I took these assumptions to their inevitable conclusion. LA County, despite its huge population, does better than just about every other county in California when it comes to getting people registered to vote because that's precisely what various register-to-vote organizations want above all else. The result is a huge reserve of people who have jumped through the bureaucratic hoops necessary to vote but, because they had to be cajoled to register in the first place, may not be your most dedicated voters. Then you've got a Democratic Party that thoroughly dominates LA County. The Republican Party in LA County is just a wart on the body politic there. The Democratic Party has a real good idea (thank you, Bell Curve) how statewide election results will unfold in the other 57 counties. California's Democratic Party has built in LA County the world's best "ground game" on Election Day. The Democratic Party then generates on Election Day the number of precinct voters necessary to give Democratic candidates for statewide office a guaranteed margin of victory.
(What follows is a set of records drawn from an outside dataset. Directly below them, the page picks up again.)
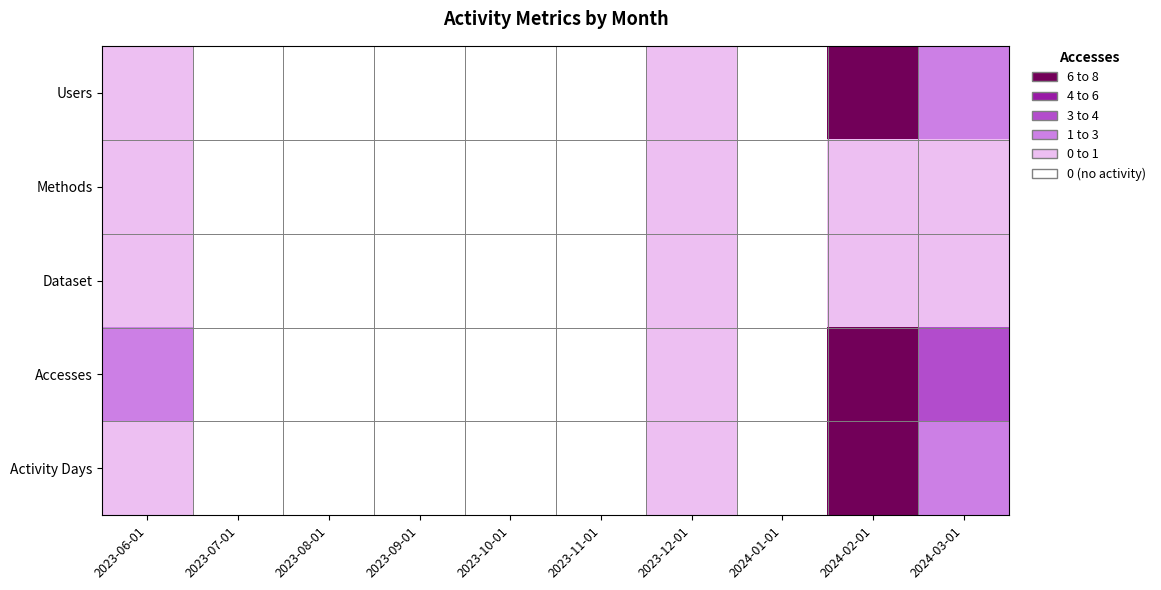

Reading left to right, list all the values displayed in this chart.

Users: 2023-06-01=1	2023-07-01=0	2023-08-01=0	2023-09-01=0	2023-10-01=0	2023-11-01=0	2023-12-01=1	2024-01-01=0	2024-02-01=5	2024-03-01=2
Methods: 2023-06-01=1	2023-07-01=0	2023-08-01=0	2023-09-01=0	2023-10-01=0	2023-11-01=0	2023-12-01=1	2024-01-01=0	2024-02-01=1	2024-03-01=1
Dataset: 2023-06-01=1	2023-07-01=0	2023-08-01=0	2023-09-01=0	2023-10-01=0	2023-11-01=0	2023-12-01=1	2024-01-01=0	2024-02-01=1	2024-03-01=1
Accesses: 2023-06-01=2	2023-07-01=0	2023-08-01=0	2023-09-01=0	2023-10-01=0	2023-11-01=0	2023-12-01=1	2024-01-01=0	2024-02-01=5	2024-03-01=3
Activity Days: 2023-06-01=1	2023-07-01=0	2023-08-01=0	2023-09-01=0	2023-10-01=0	2023-11-01=0	2023-12-01=1	2024-01-01=0	2024-02-01=5	2024-03-01=2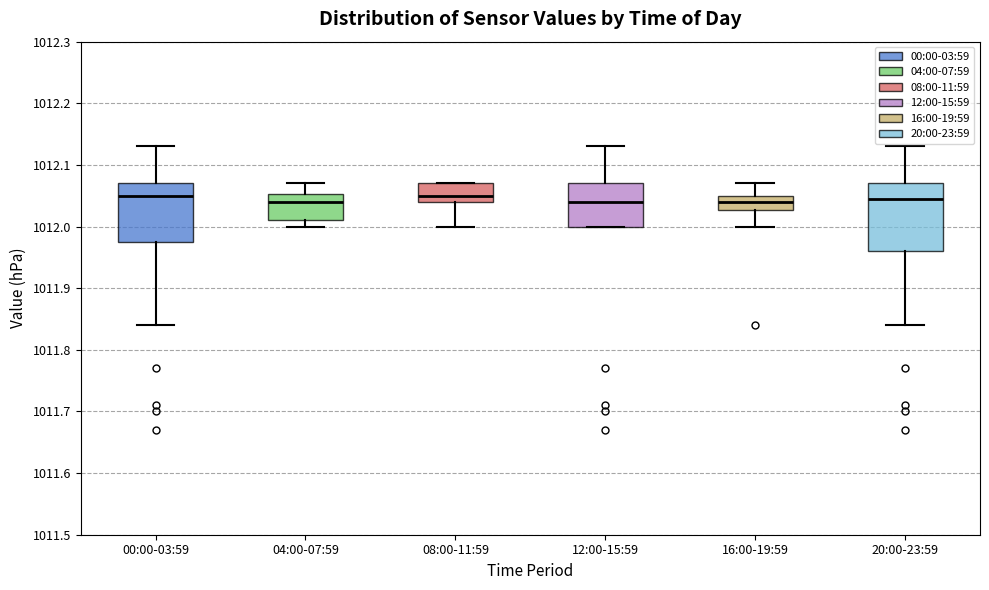

Comparing the boxes themselves (not the whiskers), which one is the tallest?

20:00-23:59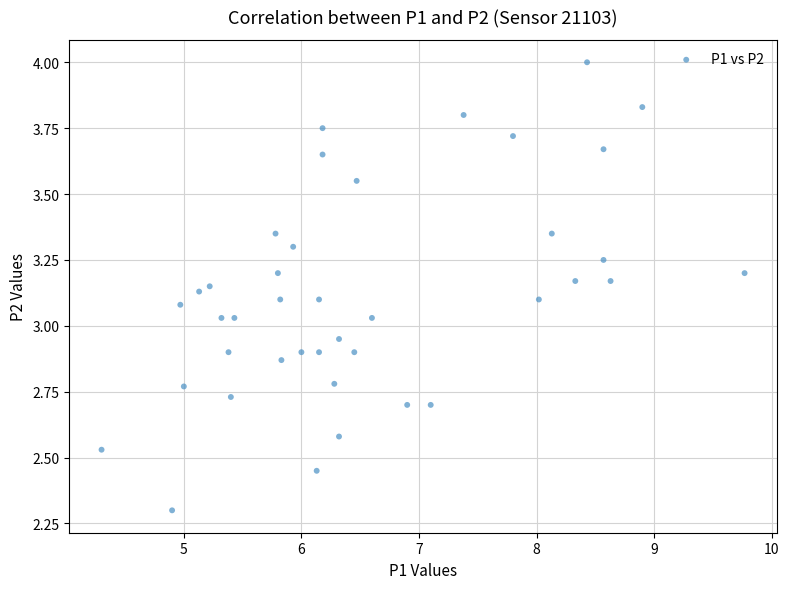

What is the range of X values (max minus min)?

5.5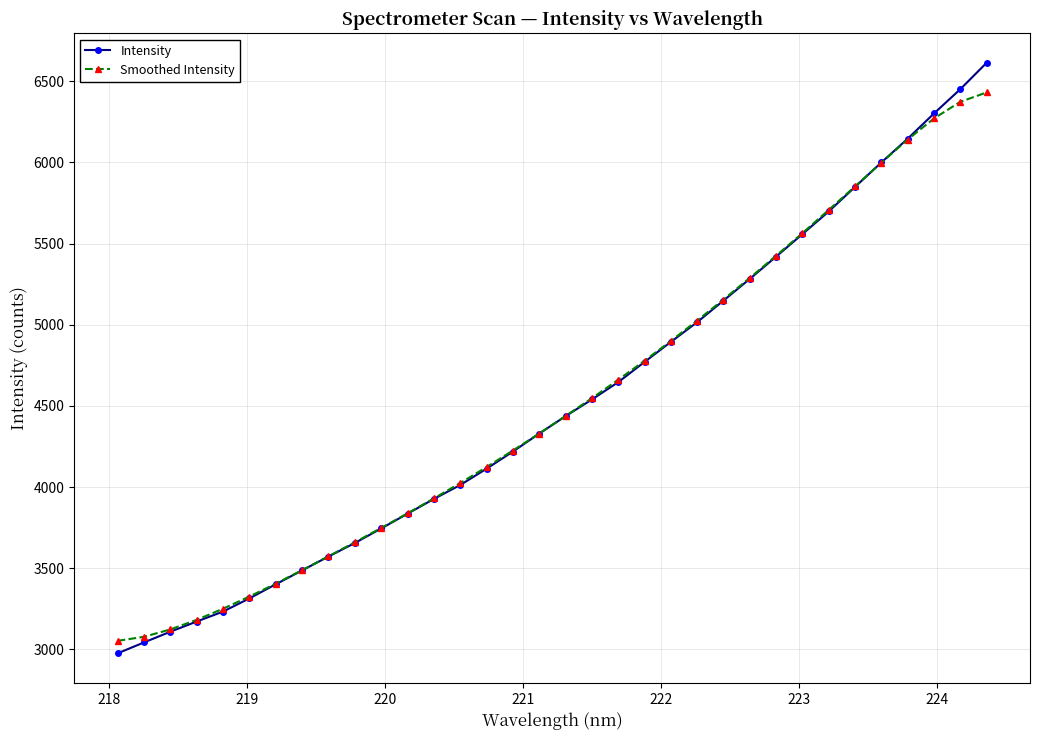

What is the value of the Smoothed Intensity point at the 18th from the left?

4437.7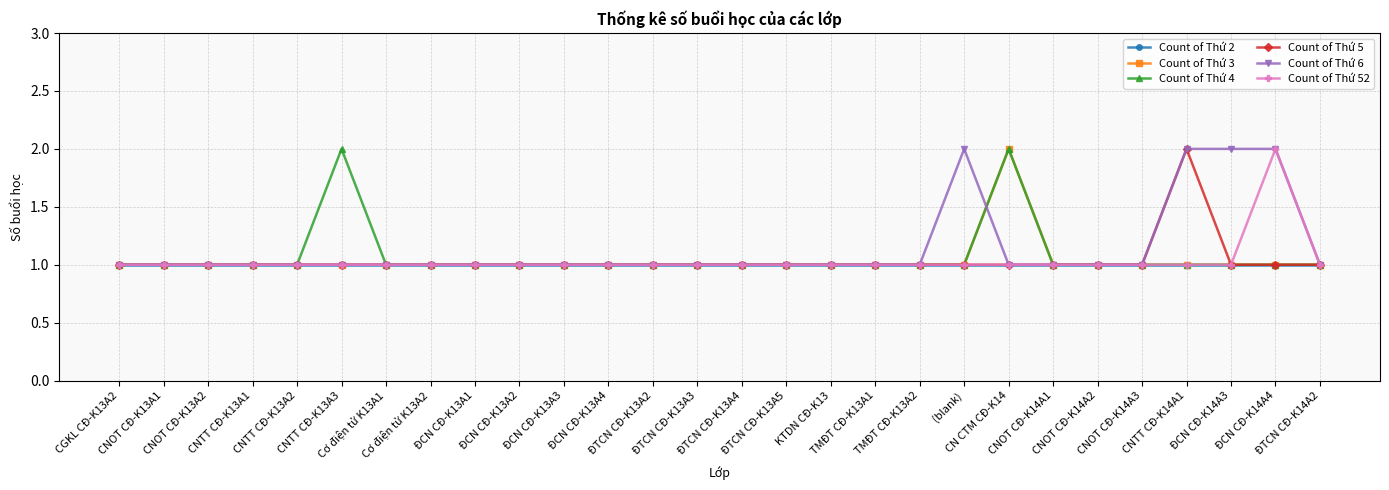

What is the sum of the Count of Thứ 5 values at CNOT CĐ-K14A2 and CGKL CĐ-K13A2?

2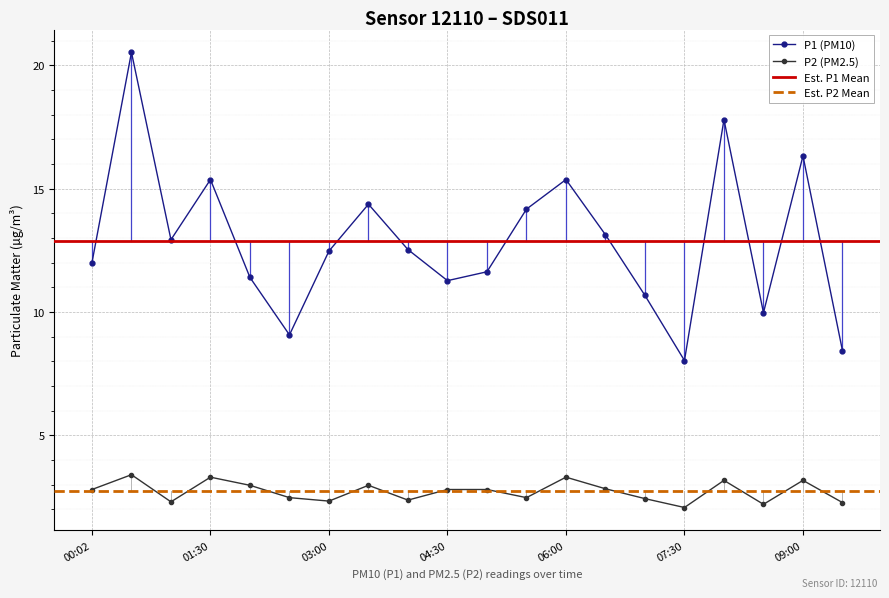

What is the maximum value for P2 (PM2.5)?

3.4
It's all as easy as pie.
Finally, I assumed these assumptions must have an element of truth to them because I couldn't bear the alternative. I couldn't bear to think that people of goodwill in LA County go to all the trouble of getting such a large number of people to register to vote and go to all the trouble of developing a sophisticated "ground game" on Election Day and then do nothing on Election Day, thereby betraying the democratic process as millions of potential voters stay home after they had been manipulated into registering in the first place.
I called Dan Schnur. He is executive director of the Jesse M. Unruh Institute of Politics at the University of Southern California. Schnur was very nice to me. But I had blindsided him, and for that I apologize. He hadn't had time to crunch the numbers in the Statement of Vote. He suggested I call LA County Registrar of Voters Dean Logan.
I did call Logan. First, though, I called the California Secretary of State's office. I told a spokeswoman that I didn't understand some of the numbers from LA County. She said the Secretary of State simply takes the numbers and posts them on the Internet. She said the Secretary of State does no analysis of the numbers.
LA County Registrar of Voters Logan was generous with his time. He said I wasn't the first reporter to ask him about LA County's unusual numbers. He said he, too, is intrigued by LA County's unusual numbers. He said LA County may have the most diverse population of any county in California (I didn't say anything, but would beg to differ). He said a lot of the statewide organizations focused on registering people to vote are headquartered in LA County. He acknowledged that people are people, whether they live in Modoc County or LA County, but said LA County people for some reason like to vote by precinct. He said LA County's vote-by-mail ballot isn't easy to use (adding that he's working hard to change that). He said he and his office are dedicated to delivering the best voting experience possible to LA County residents.
But in the end, Logan had a simple response to my questions about Los Angeles County's unusual numbers in the Nov. 4, 2014 general election: "That's a hard question to answer."
Swearengin reportedly has visions of running for governor of California in 2018.
She'll have to handle all those "reserves" in LA County.